The Rice Straw Phase-down Act of 1991 (Act) allowed growers to bank the emissions reductions for each acre they could no longer burn due to the restrictions of the Act.
These phased-down emissions have become known as emission reduction credits (ERCs). Initially, there was a limited period of time growers could apply for these credits. However, there has been a recent change in these rules in some areas. Growers are encouraged to read further to learn more about this recent rule change and other important information regarding their potential opportunities as an "owner" of ERCs.
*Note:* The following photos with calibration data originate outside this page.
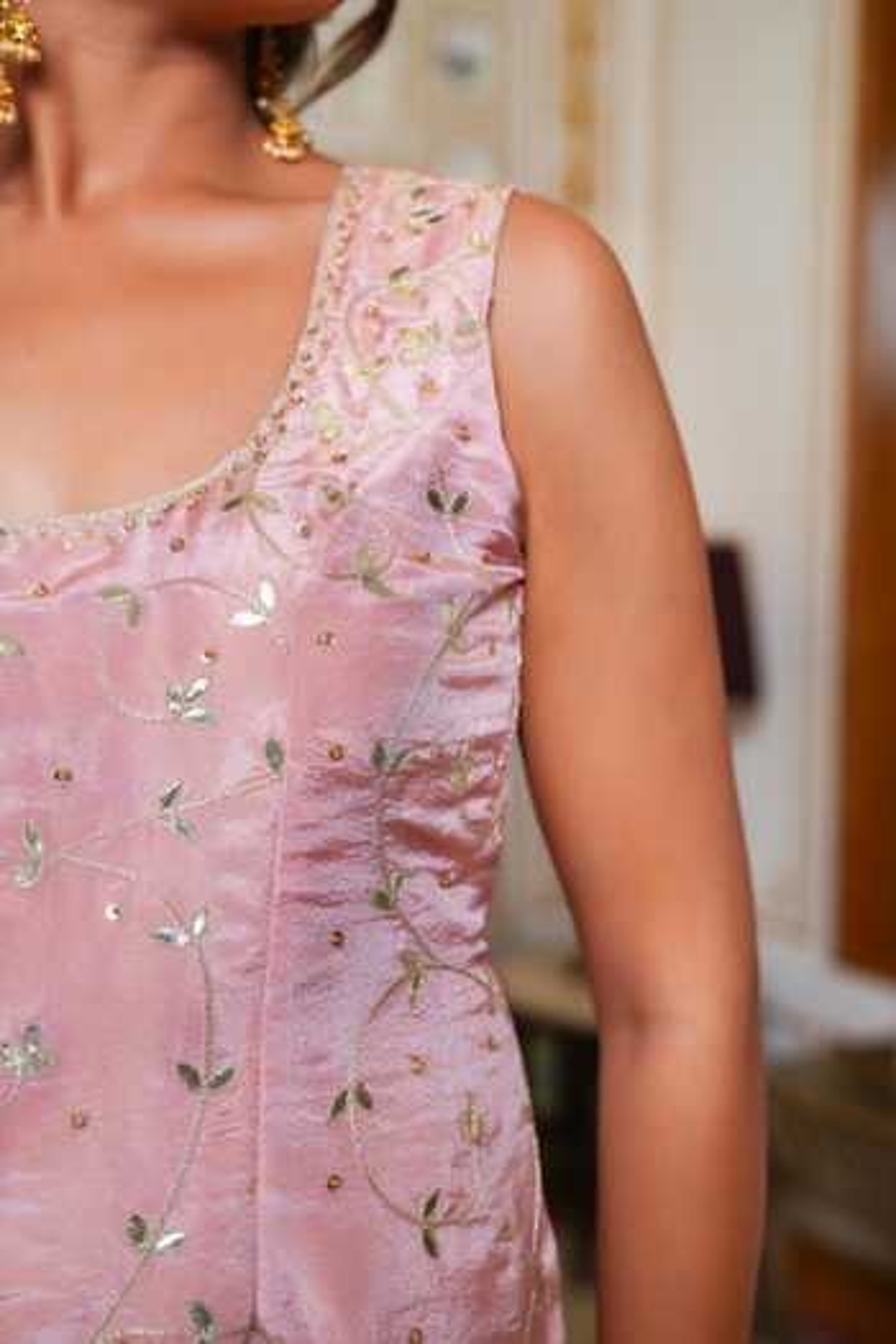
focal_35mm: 46
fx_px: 1717
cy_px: 672
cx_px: 448
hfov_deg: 29.2
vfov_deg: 42.7
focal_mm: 46
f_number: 4.5
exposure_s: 1/160
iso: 100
The ERC is a common tool used in air quality management. It is mostly used when an applicant wants to expand or site a new facility in an area that already has many sources of air pollution. In order to permit this activity in such an area and not worsen existing air pollution problems, air quality officials look to reducing or eliminating emissions from other existing sources. This is generally administered through county air pollution control districts and participation of any sources providing ERCs is voluntary. The air districts authorize and track these ERCs through the use of "certificates" that can be bought and sold in a free market trading environment.
The fact that the Act allows growers to sell the ERCs resulting from a mandated emission control program like the phase-down of rice straw burning, is very unique. In most cases, the ERCs purchased would have to come from new voluntary actions to reduce pollution beyond what is required by mandated programs. In contrast, the Legislature allowed growers to sell their ERCs resulting from the state-mandated rice straw burning phase-down law.
On April 13, 2001, the Sacramento Valley Air Pollution Control Council (Basinwide Council) adopted a revised model rule for ERCs. This is essentially a template available for use by air districts in the Sacramento Valley Air Basin (Basin) to revise their rules. This new rule, adopted by several air districts in the Basin, enables growers to apply for ERCs based upon levels of burning conducted on their land between the "baseline" years of 1988 and 1992. Growers who burned during these baseline years may be eligible for up to 100 percent ERCs and have an unlimited time to apply. Growers who initiated burning after these baseline years should contact their air pollution control district to evaluate eligibility. These growers will qualify for less than 100 percent credit.
Some districts in the southern portion of the Basin will not utilize the new basinwide ERC rule because of a federal air pollution designation called "nonattainment." These air districts (containing rice acres) include Placer, Sacramento, South Sutter, and Yolo Counties.